__Exercise__. In the records below, find the line holding "2. comments" and the line holding "3.1 Branching". Set down both, with every line between them, exactly.

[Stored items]
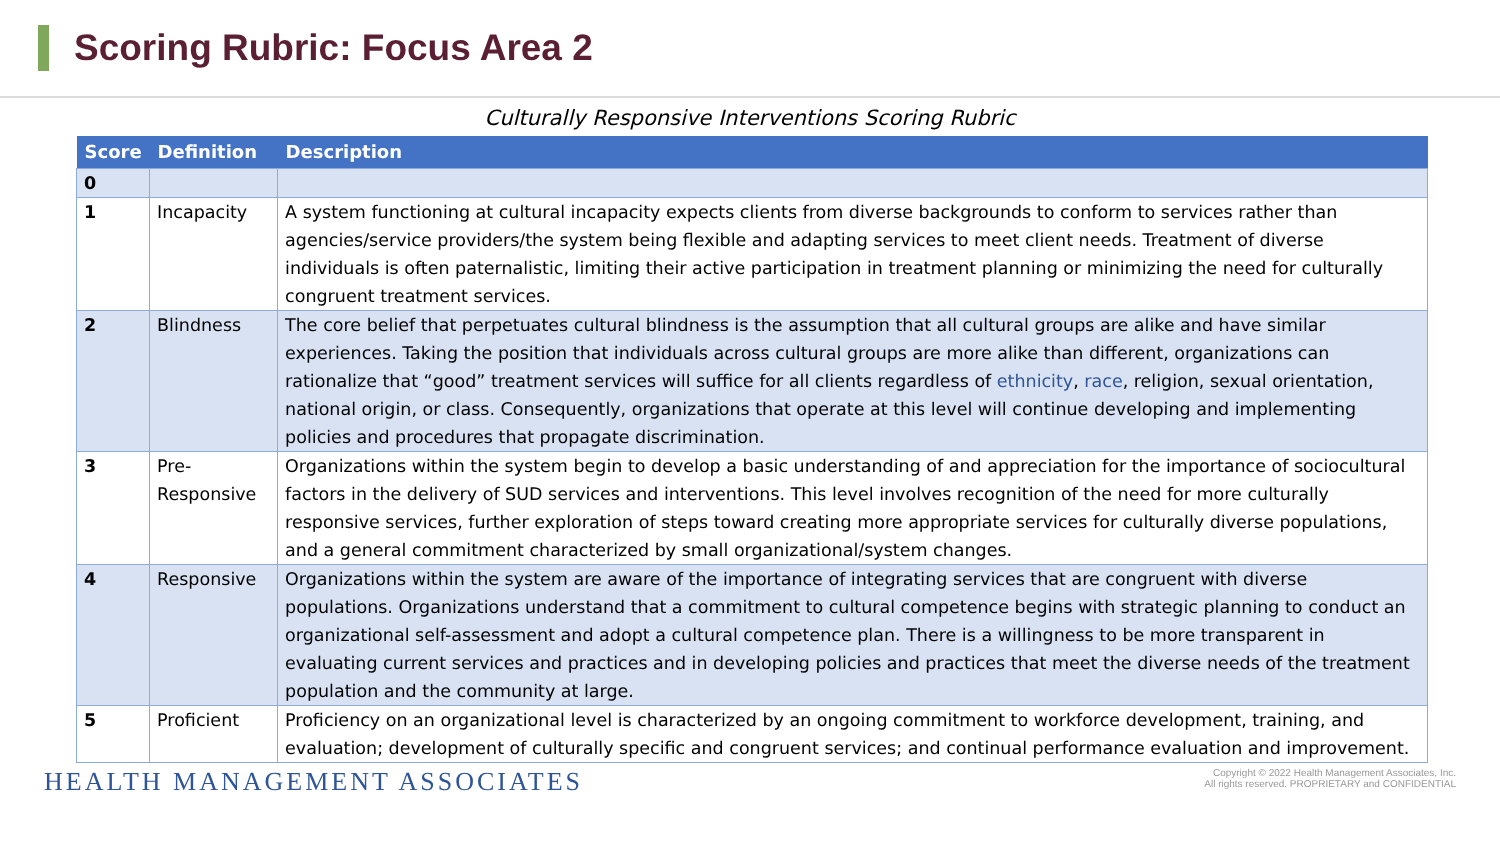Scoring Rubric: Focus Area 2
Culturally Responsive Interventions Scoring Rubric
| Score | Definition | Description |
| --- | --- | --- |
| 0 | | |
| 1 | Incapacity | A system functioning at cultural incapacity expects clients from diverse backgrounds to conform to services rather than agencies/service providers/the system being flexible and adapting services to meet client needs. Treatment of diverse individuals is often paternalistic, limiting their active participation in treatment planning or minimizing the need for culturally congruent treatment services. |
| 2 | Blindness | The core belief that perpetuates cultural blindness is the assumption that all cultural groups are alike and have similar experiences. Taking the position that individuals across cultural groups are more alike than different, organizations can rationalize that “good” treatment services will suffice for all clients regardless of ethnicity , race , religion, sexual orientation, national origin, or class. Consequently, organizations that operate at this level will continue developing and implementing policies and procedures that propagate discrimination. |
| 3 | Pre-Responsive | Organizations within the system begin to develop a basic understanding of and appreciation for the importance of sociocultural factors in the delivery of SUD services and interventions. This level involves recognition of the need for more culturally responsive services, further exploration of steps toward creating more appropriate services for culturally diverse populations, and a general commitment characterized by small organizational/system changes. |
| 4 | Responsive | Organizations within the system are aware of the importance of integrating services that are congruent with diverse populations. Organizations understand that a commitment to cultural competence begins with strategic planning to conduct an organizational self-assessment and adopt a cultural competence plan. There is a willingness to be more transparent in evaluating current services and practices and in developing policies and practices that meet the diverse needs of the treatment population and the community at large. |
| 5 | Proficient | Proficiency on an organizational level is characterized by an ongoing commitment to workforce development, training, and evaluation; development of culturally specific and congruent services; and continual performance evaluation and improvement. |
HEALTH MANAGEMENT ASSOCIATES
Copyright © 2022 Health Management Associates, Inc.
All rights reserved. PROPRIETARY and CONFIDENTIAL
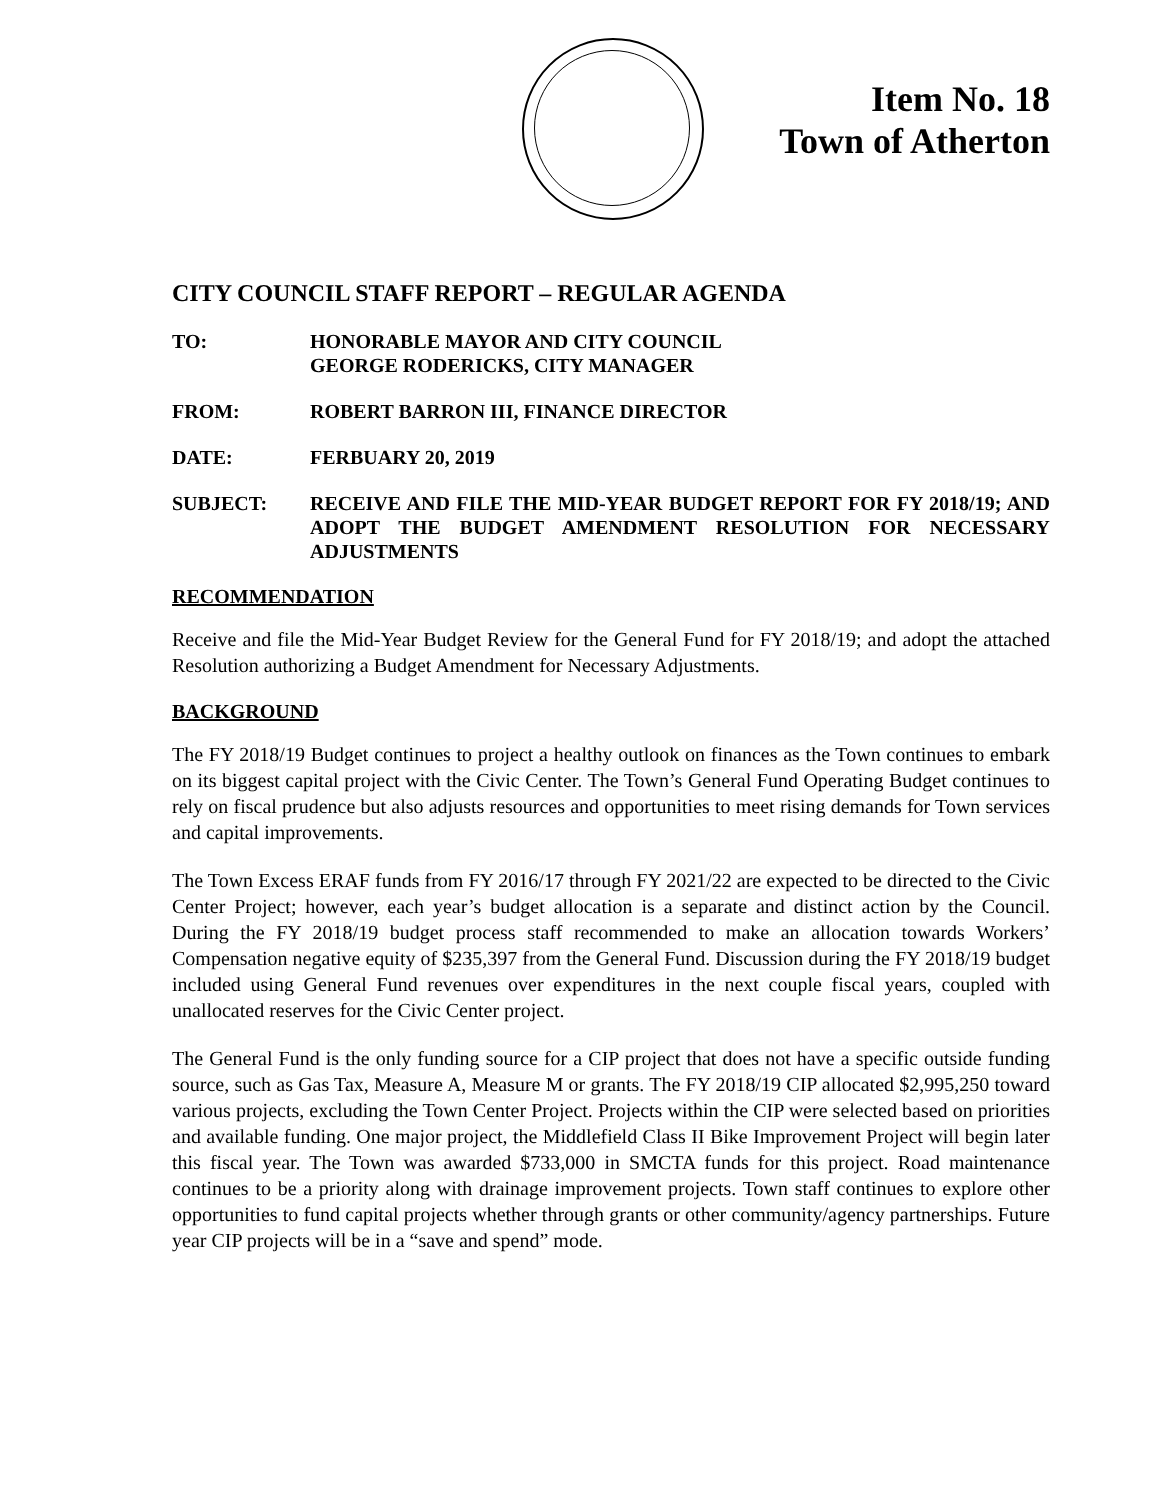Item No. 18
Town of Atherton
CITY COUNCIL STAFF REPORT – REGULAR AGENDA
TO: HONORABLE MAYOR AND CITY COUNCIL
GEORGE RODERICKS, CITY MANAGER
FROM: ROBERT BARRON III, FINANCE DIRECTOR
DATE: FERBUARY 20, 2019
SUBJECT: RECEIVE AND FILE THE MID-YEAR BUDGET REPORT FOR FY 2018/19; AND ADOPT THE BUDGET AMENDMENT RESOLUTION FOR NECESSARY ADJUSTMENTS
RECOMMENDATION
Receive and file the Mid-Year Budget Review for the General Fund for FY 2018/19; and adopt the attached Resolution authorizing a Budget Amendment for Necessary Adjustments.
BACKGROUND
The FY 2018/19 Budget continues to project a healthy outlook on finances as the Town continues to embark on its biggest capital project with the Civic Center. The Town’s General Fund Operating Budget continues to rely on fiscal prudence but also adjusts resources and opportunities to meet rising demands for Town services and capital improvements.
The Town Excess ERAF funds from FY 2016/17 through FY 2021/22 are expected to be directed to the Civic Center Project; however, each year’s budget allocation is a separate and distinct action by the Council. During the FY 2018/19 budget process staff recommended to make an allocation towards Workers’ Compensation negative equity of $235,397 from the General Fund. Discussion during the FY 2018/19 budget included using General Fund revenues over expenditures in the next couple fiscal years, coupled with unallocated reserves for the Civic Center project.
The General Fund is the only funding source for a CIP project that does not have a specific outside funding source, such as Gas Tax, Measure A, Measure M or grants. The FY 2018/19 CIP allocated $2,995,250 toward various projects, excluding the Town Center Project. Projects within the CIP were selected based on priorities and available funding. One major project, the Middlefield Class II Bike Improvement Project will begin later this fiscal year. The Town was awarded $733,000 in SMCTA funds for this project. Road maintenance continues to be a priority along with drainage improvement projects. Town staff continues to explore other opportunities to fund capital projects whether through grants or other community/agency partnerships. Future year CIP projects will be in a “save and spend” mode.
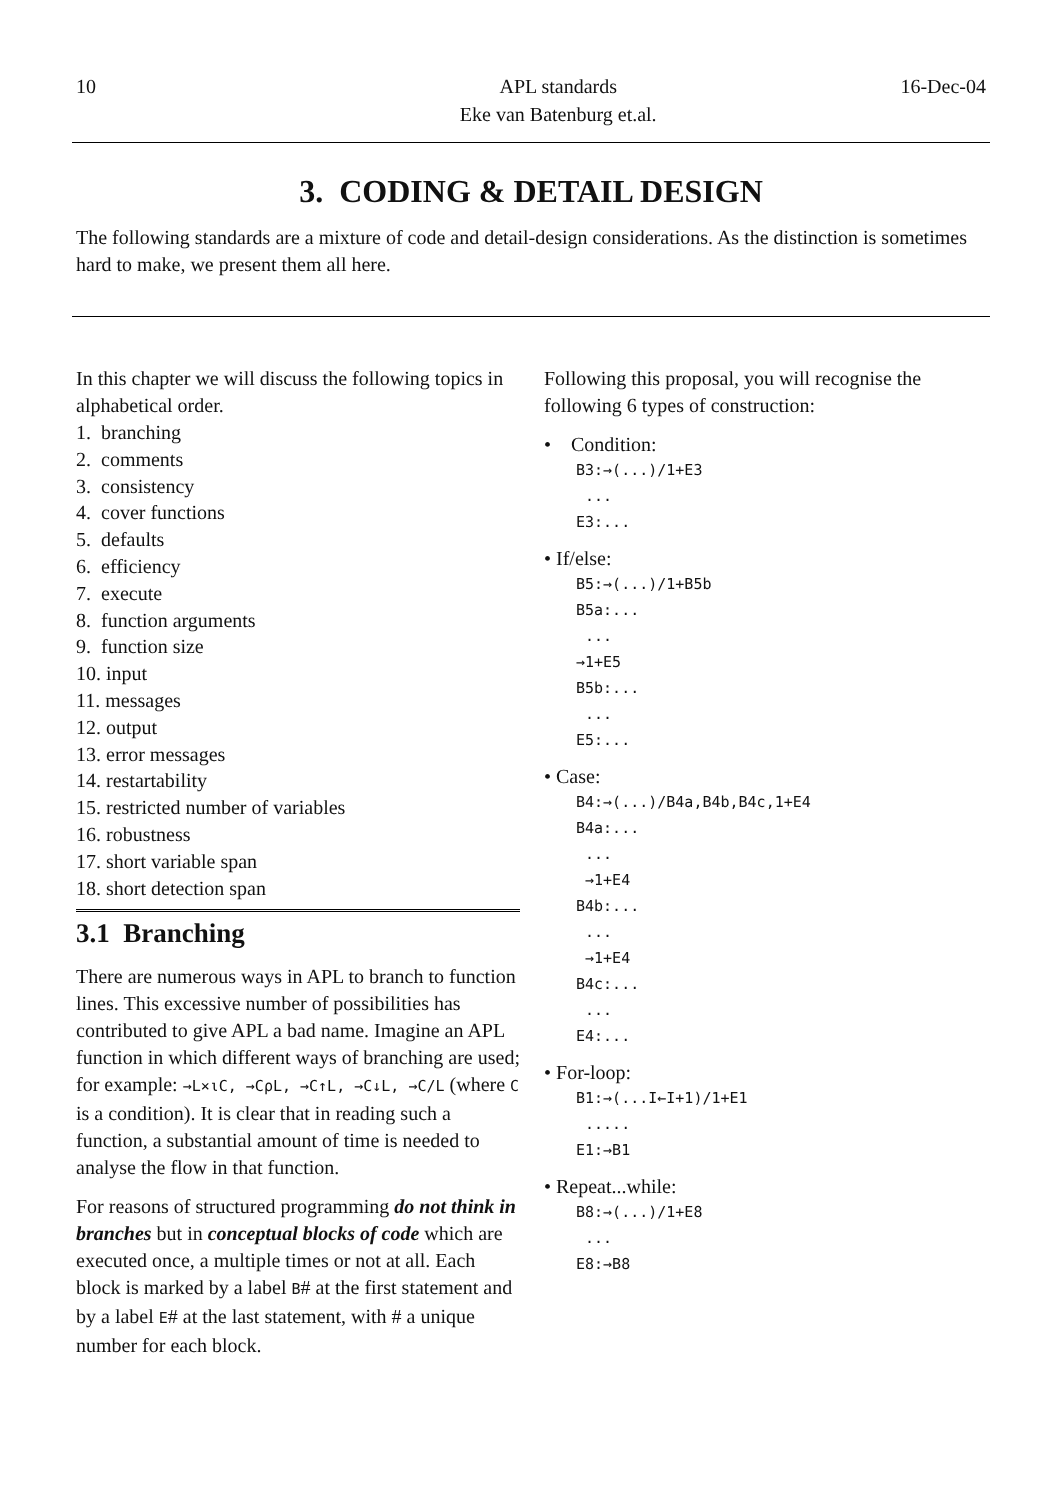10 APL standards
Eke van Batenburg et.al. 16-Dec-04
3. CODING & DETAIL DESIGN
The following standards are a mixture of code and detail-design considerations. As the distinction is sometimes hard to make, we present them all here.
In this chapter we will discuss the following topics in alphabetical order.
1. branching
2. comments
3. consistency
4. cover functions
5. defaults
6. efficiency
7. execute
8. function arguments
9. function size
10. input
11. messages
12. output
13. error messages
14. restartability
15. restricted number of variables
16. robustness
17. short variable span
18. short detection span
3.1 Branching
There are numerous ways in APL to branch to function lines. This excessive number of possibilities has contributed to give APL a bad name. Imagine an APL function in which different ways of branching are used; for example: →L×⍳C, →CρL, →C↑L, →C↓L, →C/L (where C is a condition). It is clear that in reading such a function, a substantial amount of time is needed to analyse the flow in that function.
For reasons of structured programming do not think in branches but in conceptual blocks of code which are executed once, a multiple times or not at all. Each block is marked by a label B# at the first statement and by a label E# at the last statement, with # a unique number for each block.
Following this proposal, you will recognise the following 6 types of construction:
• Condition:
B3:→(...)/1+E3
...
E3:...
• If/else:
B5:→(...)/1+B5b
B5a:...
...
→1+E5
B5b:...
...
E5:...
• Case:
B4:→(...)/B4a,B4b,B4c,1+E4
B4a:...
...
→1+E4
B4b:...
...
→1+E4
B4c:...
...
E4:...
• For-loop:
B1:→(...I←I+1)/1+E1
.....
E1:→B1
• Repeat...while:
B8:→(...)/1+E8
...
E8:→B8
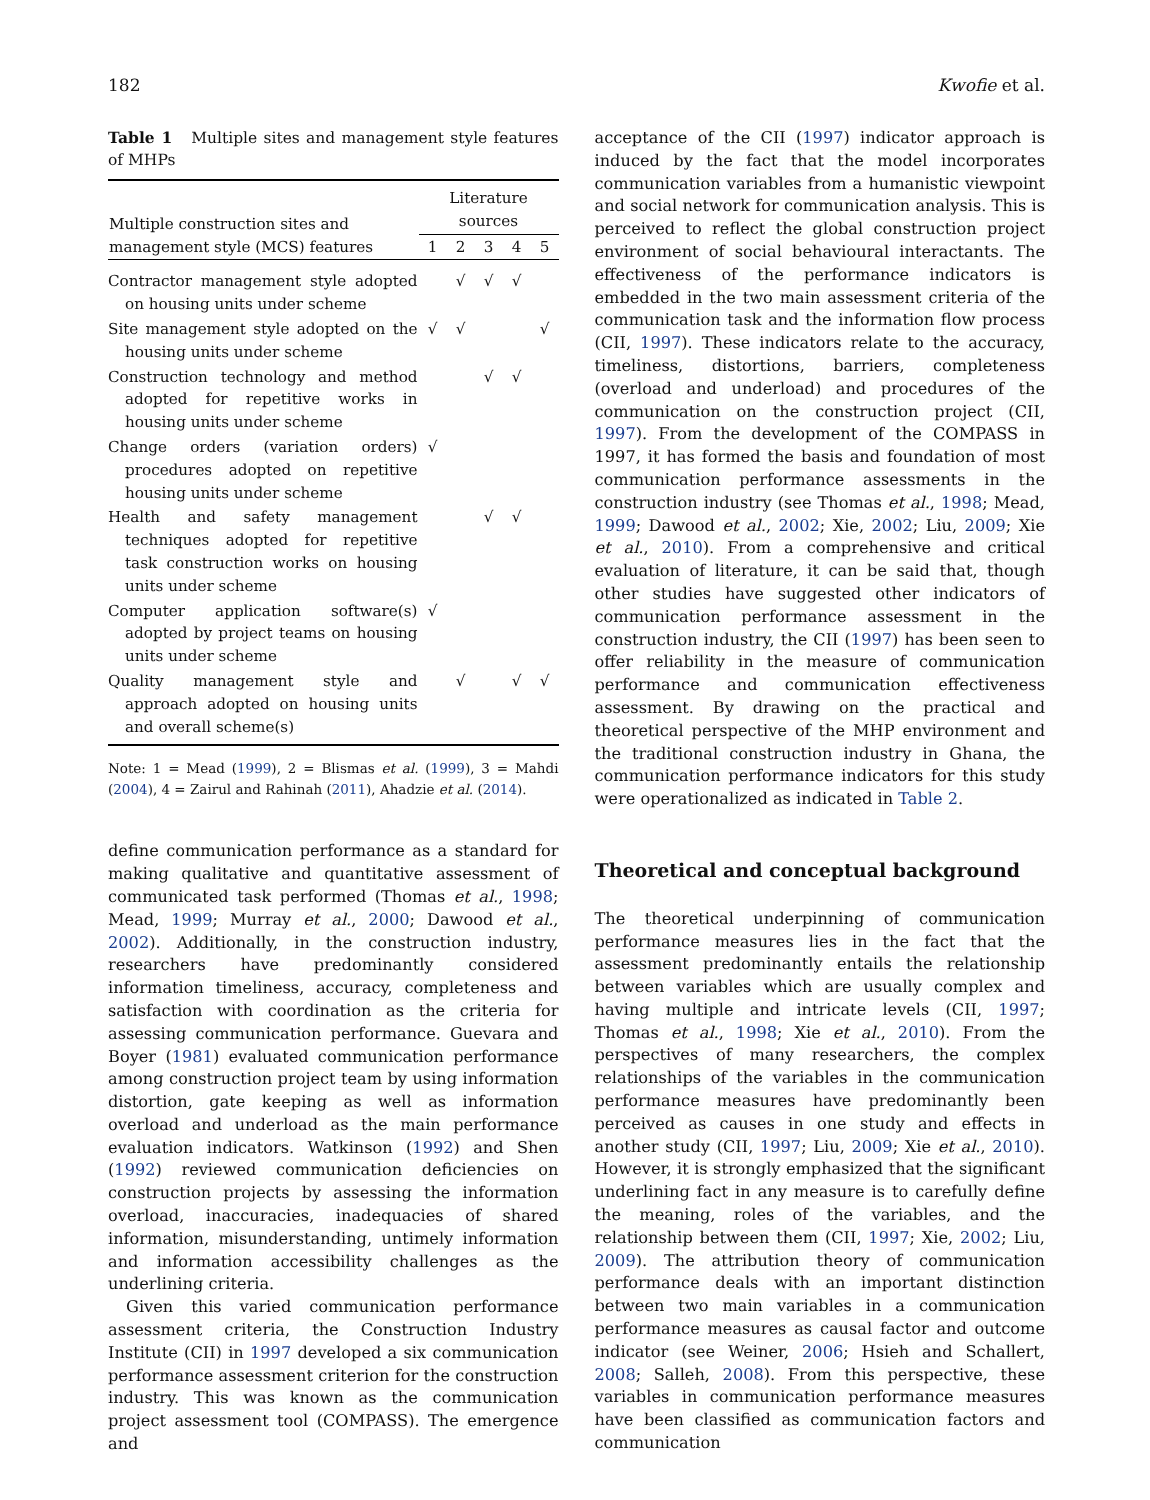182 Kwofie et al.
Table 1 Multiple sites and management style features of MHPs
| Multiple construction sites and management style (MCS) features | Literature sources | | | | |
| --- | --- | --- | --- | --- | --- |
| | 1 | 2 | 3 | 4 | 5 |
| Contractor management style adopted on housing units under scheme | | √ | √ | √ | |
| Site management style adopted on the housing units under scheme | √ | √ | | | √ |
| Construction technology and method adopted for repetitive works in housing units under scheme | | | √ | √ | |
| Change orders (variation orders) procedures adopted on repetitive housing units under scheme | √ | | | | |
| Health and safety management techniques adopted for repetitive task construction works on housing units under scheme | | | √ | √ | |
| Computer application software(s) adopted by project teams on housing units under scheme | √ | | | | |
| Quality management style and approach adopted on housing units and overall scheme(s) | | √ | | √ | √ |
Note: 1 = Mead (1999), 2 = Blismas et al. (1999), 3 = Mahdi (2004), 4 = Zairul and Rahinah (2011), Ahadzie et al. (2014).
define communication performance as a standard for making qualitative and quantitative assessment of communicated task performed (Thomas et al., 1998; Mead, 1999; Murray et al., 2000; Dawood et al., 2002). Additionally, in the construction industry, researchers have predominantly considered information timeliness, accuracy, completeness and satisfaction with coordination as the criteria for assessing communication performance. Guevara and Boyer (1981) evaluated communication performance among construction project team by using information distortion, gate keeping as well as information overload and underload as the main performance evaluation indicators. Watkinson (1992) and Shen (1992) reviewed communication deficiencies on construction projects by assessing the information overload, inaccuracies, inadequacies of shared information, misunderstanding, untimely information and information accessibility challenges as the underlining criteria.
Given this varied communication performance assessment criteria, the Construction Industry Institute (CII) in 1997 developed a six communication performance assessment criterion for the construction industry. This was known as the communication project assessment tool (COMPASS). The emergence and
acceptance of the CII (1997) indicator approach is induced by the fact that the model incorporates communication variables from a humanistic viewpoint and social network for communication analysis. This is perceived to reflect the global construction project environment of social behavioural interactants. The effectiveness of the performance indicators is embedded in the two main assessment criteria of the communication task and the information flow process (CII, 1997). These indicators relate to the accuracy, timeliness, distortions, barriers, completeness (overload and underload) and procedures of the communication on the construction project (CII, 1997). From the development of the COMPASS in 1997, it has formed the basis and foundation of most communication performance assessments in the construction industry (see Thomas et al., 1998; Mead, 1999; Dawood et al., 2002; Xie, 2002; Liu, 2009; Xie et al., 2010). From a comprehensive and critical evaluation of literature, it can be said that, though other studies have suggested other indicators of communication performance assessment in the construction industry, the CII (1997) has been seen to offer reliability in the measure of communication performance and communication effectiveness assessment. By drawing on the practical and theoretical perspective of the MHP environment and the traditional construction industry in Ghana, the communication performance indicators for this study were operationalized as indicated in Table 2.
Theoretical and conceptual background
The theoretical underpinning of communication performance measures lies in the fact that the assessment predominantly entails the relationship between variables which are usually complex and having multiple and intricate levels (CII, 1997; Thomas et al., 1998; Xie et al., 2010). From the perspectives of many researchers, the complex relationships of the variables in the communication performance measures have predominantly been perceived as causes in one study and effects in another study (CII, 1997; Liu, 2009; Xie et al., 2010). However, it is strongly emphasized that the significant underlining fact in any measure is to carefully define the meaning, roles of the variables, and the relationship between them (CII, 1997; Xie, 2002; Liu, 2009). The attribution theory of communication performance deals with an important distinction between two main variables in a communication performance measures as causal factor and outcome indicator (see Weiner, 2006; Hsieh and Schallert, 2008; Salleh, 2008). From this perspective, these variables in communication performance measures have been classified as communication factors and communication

__Finished exercise__.
2. comments
3. consistency
4. cover functions
5. defaults
6. efficiency
7. execute
8. function arguments
9. function size
10. input
11. messages
12. output
13. error messages
14. restartability
15. restricted number of variables
16. robustness
17. short variable span
18. short detection span
3.1 Branching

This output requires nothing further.